Requirement: Copy out these lines, swapping "legend" for "key" wherever it occurs and leaving everything else unchanged.

Source data:
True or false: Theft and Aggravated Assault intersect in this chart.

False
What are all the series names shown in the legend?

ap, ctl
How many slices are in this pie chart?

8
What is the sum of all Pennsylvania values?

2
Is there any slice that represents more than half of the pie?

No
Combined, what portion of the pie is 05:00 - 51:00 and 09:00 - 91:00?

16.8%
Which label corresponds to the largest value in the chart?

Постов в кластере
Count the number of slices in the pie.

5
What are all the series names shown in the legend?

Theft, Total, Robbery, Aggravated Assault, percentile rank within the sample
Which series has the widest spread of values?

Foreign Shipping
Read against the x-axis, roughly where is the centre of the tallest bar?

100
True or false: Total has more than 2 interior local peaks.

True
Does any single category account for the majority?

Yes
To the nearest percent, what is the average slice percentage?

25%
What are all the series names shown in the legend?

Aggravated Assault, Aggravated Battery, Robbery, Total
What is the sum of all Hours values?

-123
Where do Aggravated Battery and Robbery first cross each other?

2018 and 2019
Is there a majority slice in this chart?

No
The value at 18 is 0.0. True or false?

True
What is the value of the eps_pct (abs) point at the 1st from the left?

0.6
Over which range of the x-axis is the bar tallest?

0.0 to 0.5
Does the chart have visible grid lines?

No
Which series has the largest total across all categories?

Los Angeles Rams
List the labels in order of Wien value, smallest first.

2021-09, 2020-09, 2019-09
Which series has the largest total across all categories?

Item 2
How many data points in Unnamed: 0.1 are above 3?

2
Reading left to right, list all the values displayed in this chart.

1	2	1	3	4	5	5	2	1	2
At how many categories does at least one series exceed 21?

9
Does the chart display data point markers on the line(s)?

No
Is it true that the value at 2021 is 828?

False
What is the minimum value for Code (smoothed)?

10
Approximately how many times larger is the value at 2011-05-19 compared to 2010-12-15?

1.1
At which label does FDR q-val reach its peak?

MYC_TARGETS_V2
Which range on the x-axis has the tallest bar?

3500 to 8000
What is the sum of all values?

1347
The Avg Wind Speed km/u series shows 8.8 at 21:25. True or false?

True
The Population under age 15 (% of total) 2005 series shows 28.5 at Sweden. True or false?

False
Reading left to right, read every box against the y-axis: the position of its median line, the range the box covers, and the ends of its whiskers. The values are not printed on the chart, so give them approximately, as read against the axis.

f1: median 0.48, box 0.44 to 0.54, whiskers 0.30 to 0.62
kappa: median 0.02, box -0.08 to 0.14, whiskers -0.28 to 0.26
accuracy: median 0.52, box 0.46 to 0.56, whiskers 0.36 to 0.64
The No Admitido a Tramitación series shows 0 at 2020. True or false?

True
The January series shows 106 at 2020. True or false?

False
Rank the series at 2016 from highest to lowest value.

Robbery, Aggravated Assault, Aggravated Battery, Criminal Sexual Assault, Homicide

The completed task:
True or false: Theft and Aggravated Assault intersect in this chart.

False
What are all the series names shown in the key?

ap, ctl
How many slices are in this pie chart?

8
What is the sum of all Pennsylvania values?

2
Is there any slice that represents more than half of the pie?

No
Combined, what portion of the pie is 05:00 - 51:00 and 09:00 - 91:00?

16.8%
Which label corresponds to the largest value in the chart?

Постов в кластере
Count the number of slices in the pie.

5
What are all the series names shown in the key?

Theft, Total, Robbery, Aggravated Assault, percentile rank within the sample
Which series has the widest spread of values?

Foreign Shipping
Read against the x-axis, roughly where is the centre of the tallest bar?

100
True or false: Total has more than 2 interior local peaks.

True
Does any single category account for the majority?

Yes
To the nearest percent, what is the average slice percentage?

25%
What are all the series names shown in the key?

Aggravated Assault, Aggravated Battery, Robbery, Total
What is the sum of all Hours values?

-123
Where do Aggravated Battery and Robbery first cross each other?

2018 and 2019
Is there a majority slice in this chart?

No
The value at 18 is 0.0. True or false?

True
What is the value of the eps_pct (abs) point at the 1st from the left?

0.6
Over which range of the x-axis is the bar tallest?

0.0 to 0.5
Does the chart have visible grid lines?

No
Which series has the largest total across all categories?

Los Angeles Rams
List the labels in order of Wien value, smallest first.

2021-09, 2020-09, 2019-09
Which series has the largest total across all categories?

Item 2
How many data points in Unnamed: 0.1 are above 3?

2
Reading left to right, list all the values displayed in this chart.

1	2	1	3	4	5	5	2	1	2
At how many categories does at least one series exceed 21?

9
Does the chart display data point markers on the line(s)?

No
Is it true that the value at 2021 is 828?

False
What is the minimum value for Code (smoothed)?

10
Approximately how many times larger is the value at 2011-05-19 compared to 2010-12-15?

1.1
At which label does FDR q-val reach its peak?

MYC_TARGETS_V2
Which range on the x-axis has the tallest bar?

3500 to 8000
What is the sum of all values?

1347
The Avg Wind Speed km/u series shows 8.8 at 21:25. True or false?

True
The Population under age 15 (% of total) 2005 series shows 28.5 at Sweden. True or false?

False
Reading left to right, read every box against the y-axis: the position of its median line, the range the box covers, and the ends of its whiskers. The values are not printed on the chart, so give them approximately, as read against the axis.

f1: median 0.48, box 0.44 to 0.54, whiskers 0.30 to 0.62
kappa: median 0.02, box -0.08 to 0.14, whiskers -0.28 to 0.26
accuracy: median 0.52, box 0.46 to 0.56, whiskers 0.36 to 0.64
The No Admitido a Tramitación series shows 0 at 2020. True or false?

True
The January series shows 106 at 2020. True or false?

False
Rank the series at 2016 from highest to lowest value.

Robbery, Aggravated Assault, Aggravated Battery, Criminal Sexual Assault, Homicide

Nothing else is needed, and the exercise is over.